Une fois la pré-production validée, le responsable fonctionnel va lancer le déploiement de la version sur les machines de production.

Ce processus de validation/déploiement nous a permis, depuis qu’il est en place, de réduire les incidents de production à moins d’une dizaine par an. Mais il a été long à mettre en place et a demandé bon nombre d’ajustements avant d’être efficace. Les premiers temps, il a surtout allongé les délais de déploiement, mais rapidement, la confiance qu’il a amenée a permis d’augmenter les cadences de livraison.

L’application des process

On le voit avec l’exemple précédent, parfois les process sont complexes et amènent des lenteurs, d’où leur rejet par les développeurs comme par la direction. C’est pourquoi, avant même de penser un process il faut penser sa mise en application. Elle va principalement se faire autour de deux axes.

Outillage

Les process acceptés sont ceux qui profitent à toute l’équipe et pas seulement à une partie. Si un process assure la non-régression mais qu’il donne deux fois plus de travail aux développeurs, il ne passera pas. Idem si un process fait gagner du temps aux développeurs mais que la validation prend deux fois plus de temps à l’équipe fonctionnelle, le process ne sera pas suivi. Il ne faut pas sous-estimer les outils. Souvent coûteux à développer, ils n’amènent pas de valeur aux applications et n’apportent donc pas de retour sur investissement direct. Ils sont pourtant la condition principale pour la mise en place de process automatisés.

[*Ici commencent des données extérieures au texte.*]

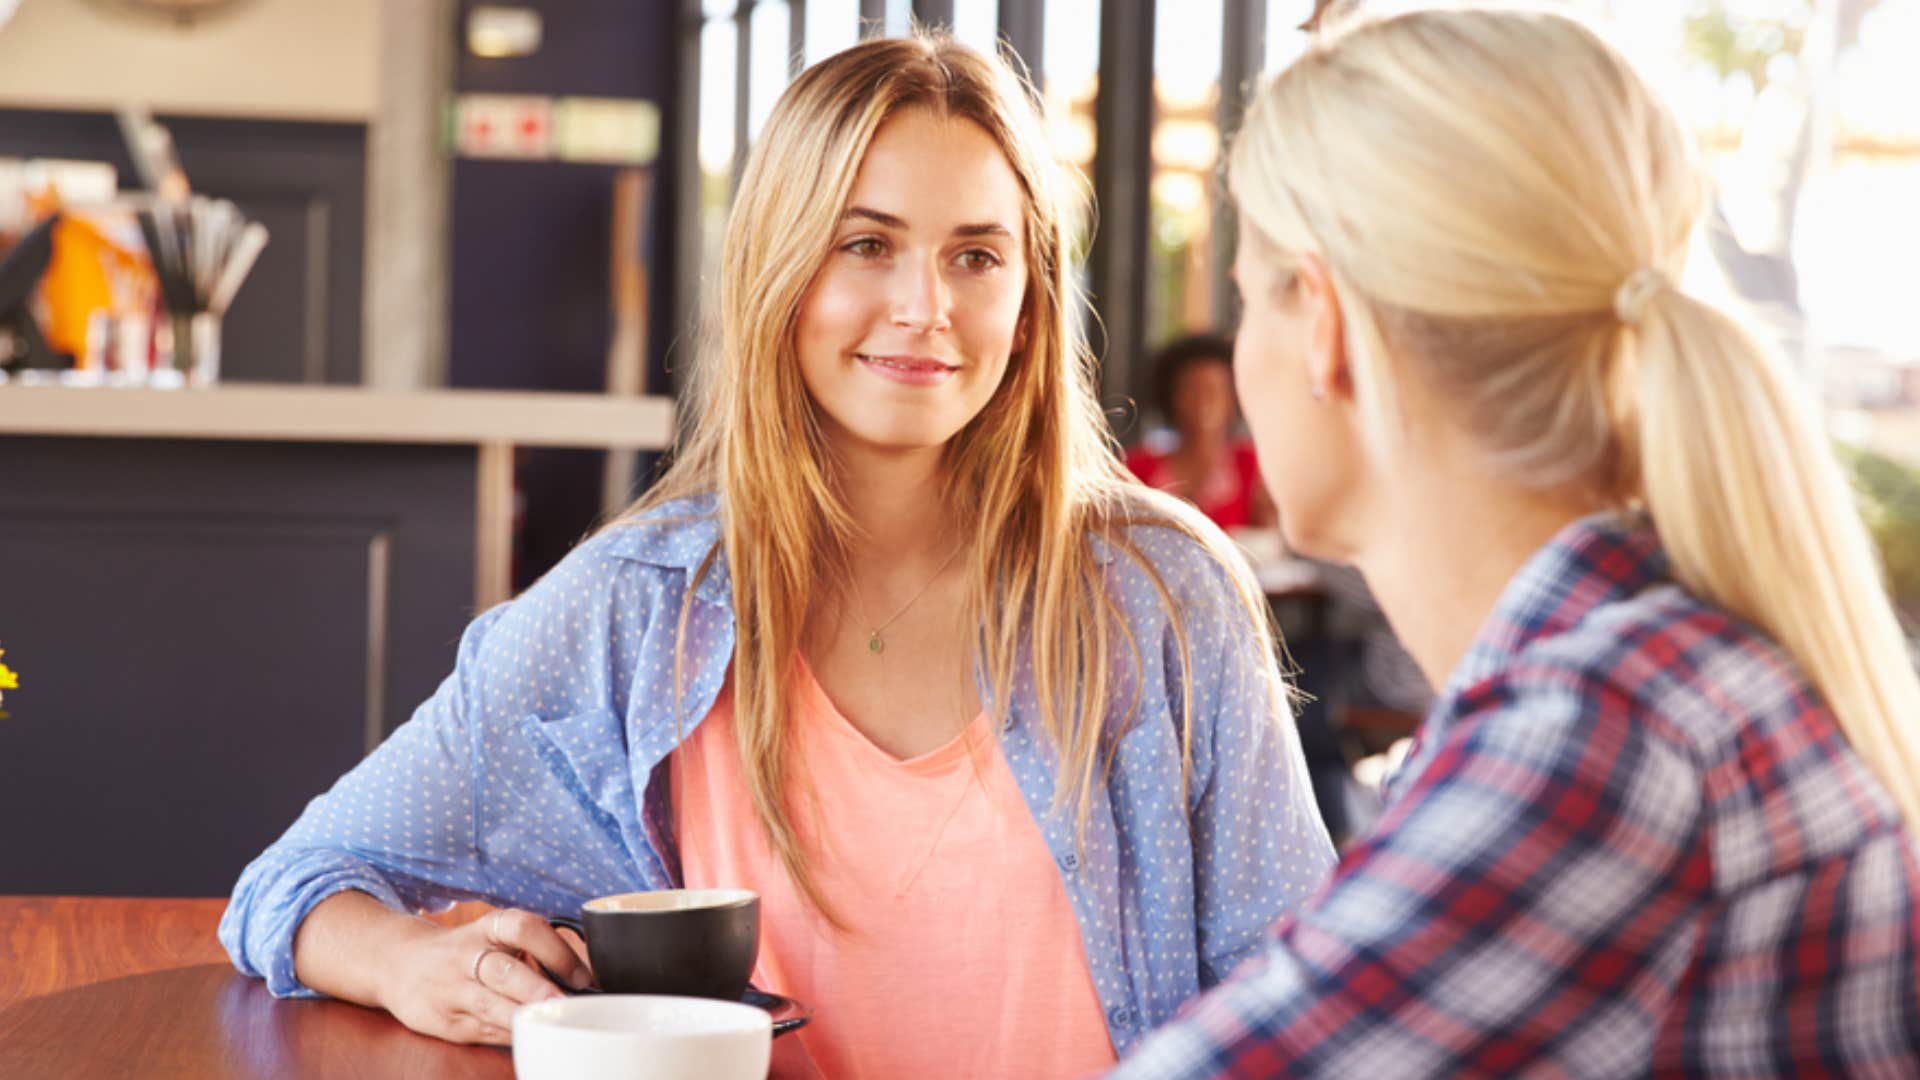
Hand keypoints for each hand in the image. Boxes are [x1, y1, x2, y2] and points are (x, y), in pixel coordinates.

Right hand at [378, 908, 593, 1045]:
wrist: (399, 963)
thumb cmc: (465, 950)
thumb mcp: (493, 936)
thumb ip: (531, 952)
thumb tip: (583, 981)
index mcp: (488, 928)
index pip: (524, 928)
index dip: (556, 949)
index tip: (583, 976)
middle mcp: (468, 955)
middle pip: (504, 971)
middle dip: (537, 990)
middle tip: (566, 1004)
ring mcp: (452, 990)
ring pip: (489, 1007)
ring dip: (523, 1019)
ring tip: (552, 1027)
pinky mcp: (443, 1021)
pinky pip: (482, 1031)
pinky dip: (509, 1036)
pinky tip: (531, 1040)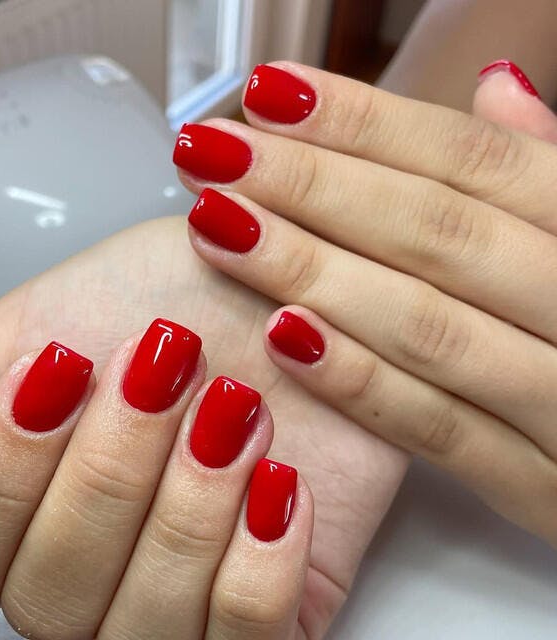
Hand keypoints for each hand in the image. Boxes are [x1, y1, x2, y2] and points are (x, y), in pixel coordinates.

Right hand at [0, 217, 406, 636]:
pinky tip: (277, 478)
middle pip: (49, 600)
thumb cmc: (173, 294)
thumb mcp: (38, 320)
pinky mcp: (272, 602)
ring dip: (190, 501)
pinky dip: (261, 557)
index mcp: (25, 512)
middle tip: (161, 373)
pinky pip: (250, 637)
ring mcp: (179, 596)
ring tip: (232, 406)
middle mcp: (93, 569)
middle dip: (112, 467)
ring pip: (149, 626)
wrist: (285, 286)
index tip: (55, 373)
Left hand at [175, 62, 556, 545]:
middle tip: (212, 155)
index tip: (268, 96)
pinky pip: (438, 430)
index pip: (469, 159)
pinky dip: (358, 382)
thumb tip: (495, 86)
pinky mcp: (539, 488)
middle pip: (433, 231)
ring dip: (309, 271)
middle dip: (310, 186)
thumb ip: (544, 175)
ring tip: (217, 226)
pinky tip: (280, 335)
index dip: (362, 122)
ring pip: (424, 324)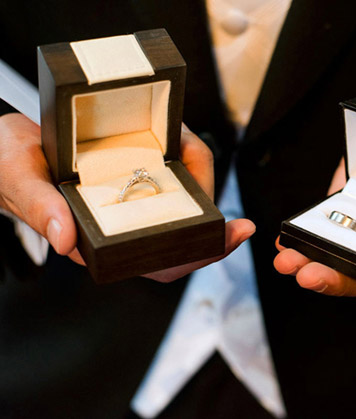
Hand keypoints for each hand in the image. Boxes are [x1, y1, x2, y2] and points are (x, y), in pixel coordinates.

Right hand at [0, 112, 253, 281]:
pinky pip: (169, 178)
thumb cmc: (8, 164)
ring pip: (180, 207)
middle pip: (180, 242)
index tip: (225, 243)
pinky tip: (184, 145)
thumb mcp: (19, 179)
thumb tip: (65, 240)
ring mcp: (129, 204)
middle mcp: (120, 226)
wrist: (3, 143)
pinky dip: (183, 162)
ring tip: (191, 147)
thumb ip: (38, 207)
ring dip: (198, 182)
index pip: (155, 263)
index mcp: (98, 238)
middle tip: (241, 225)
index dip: (193, 260)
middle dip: (215, 234)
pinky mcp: (132, 179)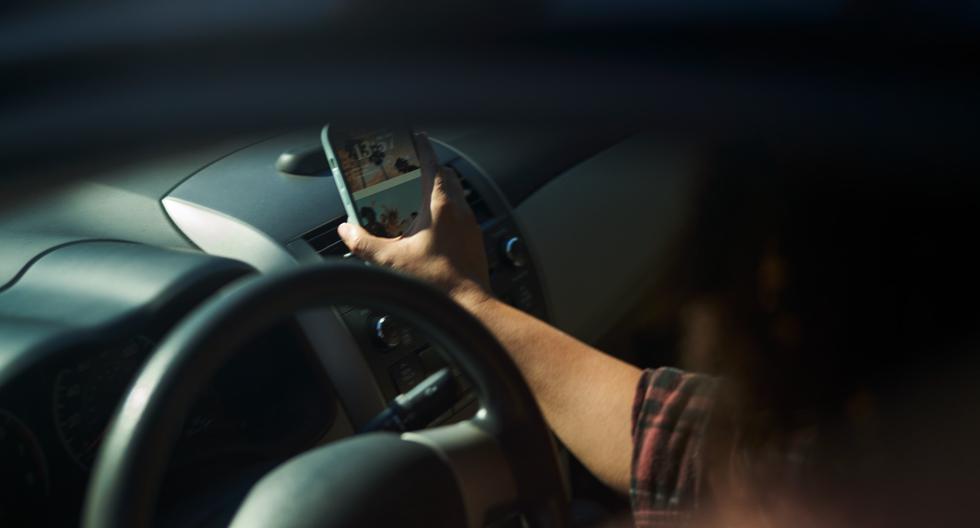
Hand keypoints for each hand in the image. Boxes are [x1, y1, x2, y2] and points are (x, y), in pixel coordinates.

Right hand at [337, 132, 491, 307]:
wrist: (469, 306)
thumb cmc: (438, 284)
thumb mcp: (391, 262)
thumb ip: (364, 243)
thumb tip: (346, 231)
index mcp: (440, 207)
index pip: (432, 164)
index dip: (422, 148)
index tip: (416, 137)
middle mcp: (460, 211)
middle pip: (447, 176)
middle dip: (431, 168)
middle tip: (414, 168)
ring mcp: (470, 226)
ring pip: (457, 195)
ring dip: (440, 191)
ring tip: (419, 199)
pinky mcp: (475, 241)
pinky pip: (462, 215)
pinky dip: (448, 212)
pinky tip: (433, 229)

L’outillage va permettre de fluidifier les process et de déplacer leur complexité vers le développement des outils plutôt que dans leur mise en application.
Si on prend l’exemple de notre process de déploiement, c’est un outil simple d’utilisation qui permet à l’équipe fonctionnelle de compiler des milestones et de déployer des environnements jusqu’à la production. L’outil a pris plusieurs mois de développement et encore plusieurs mois de tests et d’ajustements. Mais aujourd’hui, n’importe qui, avec les autorisations nécessaires, est capable de déployer des environnements sans qu’un développeur ne soit obligé d’intervenir.

Ce niveau d’automatisation n’est pas gratuit : nos tickets, nos merges requests, nos noms de branches sont strictement normalisés et les manquements à ces normes sont signalés durant les revues. Ce qui demande à l’équipe de développement comme à l’équipe fonctionnelle d’être plus vigilants. D’un autre côté, les développeurs apprécient de ne pas avoir à s’interrompre pour faire une release ou un déploiement, les consultants fonctionnels sont satisfaits de pouvoir organiser les mises en production sans avoir à dépendre des développeurs ou des administrateurs. Bref, tout le monde y gagne.

Et mêmes les quelques contraintes de normalisation sont facilitées par des outils. Par exemple, un outil permet aux développeurs de créer des merges requests automatiquement depuis leur branche de développement. Garantissant que la MR respecte la norme.

Documentation

documentation
Un process qui n’est pas posé par écrit n’existe pas. Sans un texte clair, il est impossible d’être certain que tout le monde ait bien compris le process de la même façon. De même, lors de l’arrivée de nouveaux membres dans l’équipe, il sera plus efficace de donner la documentation à lire plutôt que de prendre du temps à expliquer un process avec le risque de déformation à l’oral.

Les process, pour être acceptés, doivent être validés en équipe. L’écriture d’une documentation pérenne permettra cette validation, l’entérinera et rendra le process officiel. À partir de là, il sera possible de faire remarquer les manquements au process puisqu’ils ne souffriront plus de l’appréciation ou de la compréhension de chacun et qu’ils auront été acceptés par toute l’équipe.

Conclusion

Les procédures et les process de travail sont parfois mal considérés ou pris comme une perte de vélocité ou de flexibilité. Mais des process adaptés et éprouvés vont au contraire éviter d’avoir a se reposer éternellement les mêmes questions et problématiques lors du cycle de développement. Pensez et mettez en place vos propres process, progressivement en prenant soin de cibler votre besoin précisément, vous y gagnerez en efficacité.